MEMS Speaker Overview
MEMS microspeakers are constructed in an entirely different way from conventional miniature speakers. Rather than using inductive coils and magnets, they rely on a voltage-driven capacitive actuator, and they are entirely manufactured using a monolithic solid-state fabrication process in a semiconductor wafer foundry. This fabrication process delivers much tighter speaker-to-speaker consistency than is possible with a conventional driver made up of an assembly of many moving parts. They offer full-range performance, eliminating crossover networks that introduce complexity and sometimes even phase differences. This is particularly important considering this year’s other big audio trend—spatial audio, where the phase response is critical to accurate reproduction. Piezo-MEMS speakers are also compact in size and low power, making them economical on both space and power consumption. Finally, they are surface-mount technology (SMT) reflowable, offering yield and quality advantages in device manufacturing.

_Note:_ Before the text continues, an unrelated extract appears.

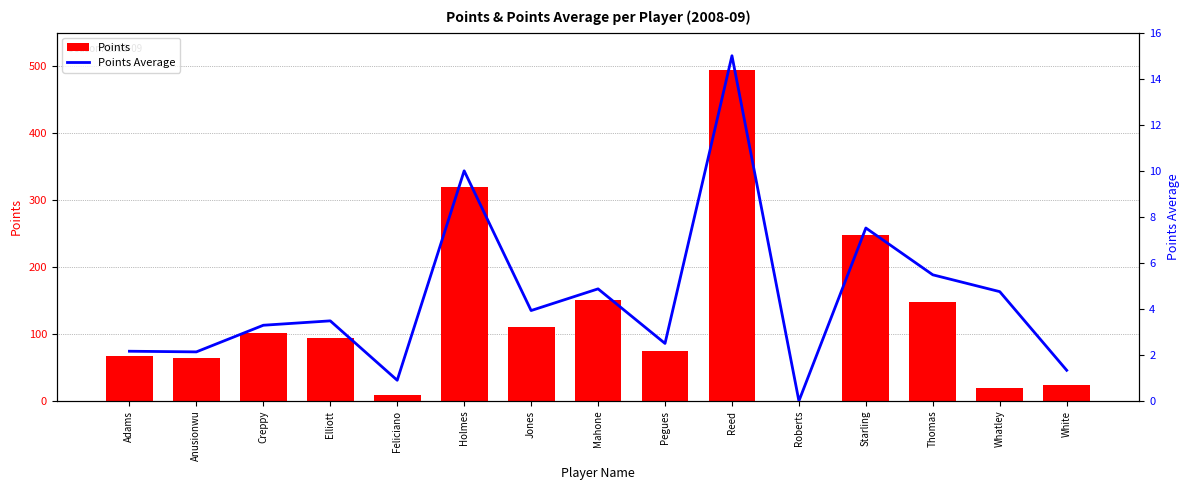

Reading left to right, what are all the values shown in this chart?

Points: Adams=67.0	Anusionwu=64.0	Creppy=102.0	Elliott=94.0	Feliciano=9.0	Holmes=320.0	Jones=110.0	Mahone=151.0	Pegues=75.0	Reed=495.0	Roberts=0.0	Starling=248.0	Thomas=148.0	Whatley=19.0	White=24.0
Points Average: Adams=2.2	Anusionwu=2.1	Creppy=3.3	Elliott=3.5	Feliciano=0.9	Holmes=10.0	Jones=3.9	Mahone=4.9	Pegues=2.5	Reed=15.0	Roberts=0.0	Starling=7.5	Thomas=5.5	Whatley=4.8	White=1.3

MEMS microspeakers are now commercially available and seeing fast evolution and adoption in true wireless stereo (TWS) earbuds and in-ear monitors (IEM). With the emergence of these small form-factor transducers comes the need to address how to measure its performance and ensure product quality.

While these advantages are leading to rapid adoption in devices such as hearing aids, earbuds, professional in-ear monitors, smart glasses, and more, they are not without their challenges. The
maximum sound pressure level (SPL) in the low frequencies is typically less than is required for a leak-tolerant active noise cancelling (ANC) system compared with conventional headphone drivers, limiting their use for ANC earbuds to a mid/high frequency tweeter in a two-way configuration. However, in recent months, manufacturers have made rapid progress in overcoming these
limitations, thus broadening their applications. For example, xMEMS’ new Cypress Piezo-MEMS speaker, showcased at the recent Consumer Electronics Show (CES), delivers up to 140dB SPL in the low-frequency band—more than sufficient for ANC applications.

The cost of MEMS-driven products is also decreasing as this technology is more widely adopted. While early MEMS earbuds were priced well over $1000, recently launched models such as the Creative Labs Aurvana bring this technology’s high-quality sound to TWS products below a $200 price point. As this technology moves toward becoming the de facto standard, the outlook for this market is positive.